I mean, it gets very mad. We can fix this pretty easily. I'm gonna change these double quotes in here to single quotes.
Let's try that. And we have a syntax error, stops the server. We'll start it up again.
We still have an error. This is probably more of the error I thought I was gonna get. Nothing is printing out here.
And nothing, oh, no, I'm wrong. Here it is down here. All right, these are just old errors.
So down there, we've got all of these make and model being printed out. Manufacturer and model. Because that's the string we put out there.
It's got the car manufacturer data, and then space, and then the car model data. All right, so we've got our kind of title. Let's put some paragraphs in there, some more standard size font.
The horsepower is car, add single quotes this time, horsepower. Don't forget your commas. We're in our div list here, list of children for the div.
And we'll do an F string of fuel efficiency is car at fuel efficiency. And finally, let's mix things up a little bit and have engine size with a proper unit, the liters that the engine size is. Engine size, car at engine size.
Oop, I did double quotes again. And L for liter, right after car engine size. Let me change these to single quotes as well.
And I've, oop, I changed one too many. There we go, double quotes, single quotes, single quote, double quote. And here's single quote, nope, double quote.
Quotes are hard. All right, let's check that out. Let's see if I got that right.
Get rid of that old error. Now down here, we're getting the full information for each one of these. Dodge Viper, horsepower, fuel efficiency, and ridiculously large engine size.

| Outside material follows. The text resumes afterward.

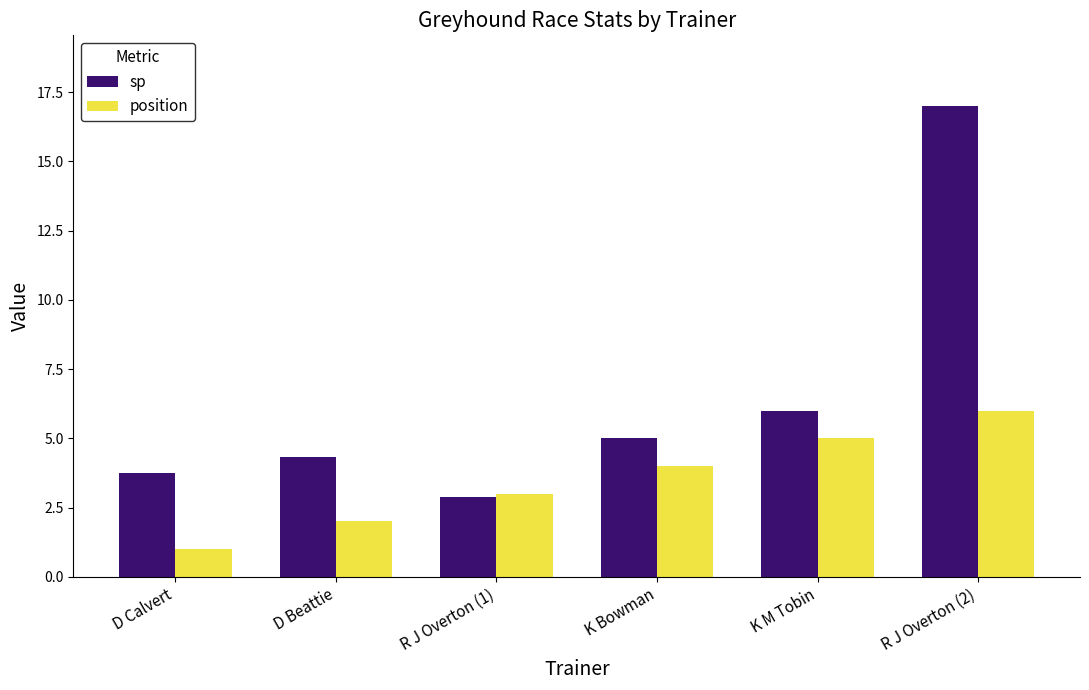

Reading left to right, transcribe all the data shown in this chart.

sp: D Calvert=3.8	D Beattie=4.3	R J Overton (1)=2.9	K Bowman=5.0	K M Tobin=6.0	R J Overton (2)=17.0
position: D Calvert=1.0	D Beattie=2.0	R J Overton (1)=3.0	K Bowman=4.0	K M Tobin=5.0	R J Overton (2)=6.0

Great, so that didn't take too much work. But we can always define with dash. The power of dash is we can define how the user interacts with something.
We can define an output of anything we want, an input of anything we want, and just put in the logic, any information we need to have here, and then this right here. Yeah, I think this is a great example of some of the things you can do with dash. Now, there are so much more we could do.

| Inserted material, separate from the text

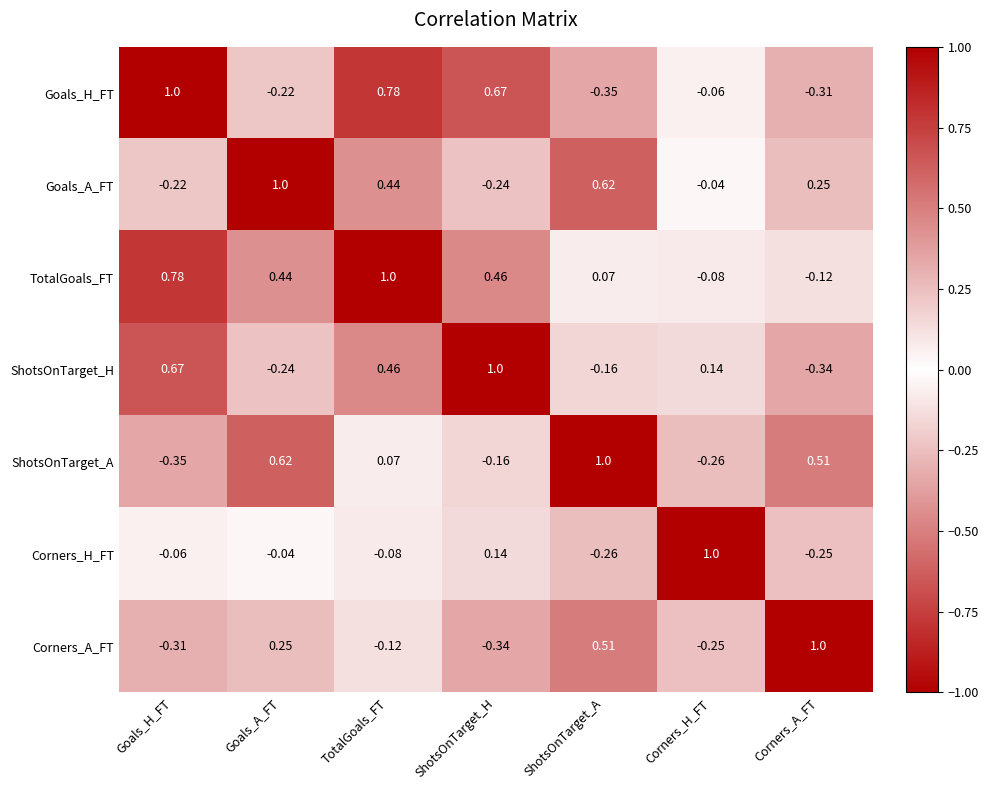

How many values in TotalGoals_FT are below zero?

2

This is one exploration of data. There's only one thing we could do within this dataset. This dashboard could be fuel efficiency versus engine size, engine size versus horsepower.
How do those relate to the price of the car? All kinds of relationships, and just in terms of scatter plots with all kinds of filters we could do and other types of interactivity. So there is an immense amount of stuff we can do, and I hope this did a good job of demonstrating that.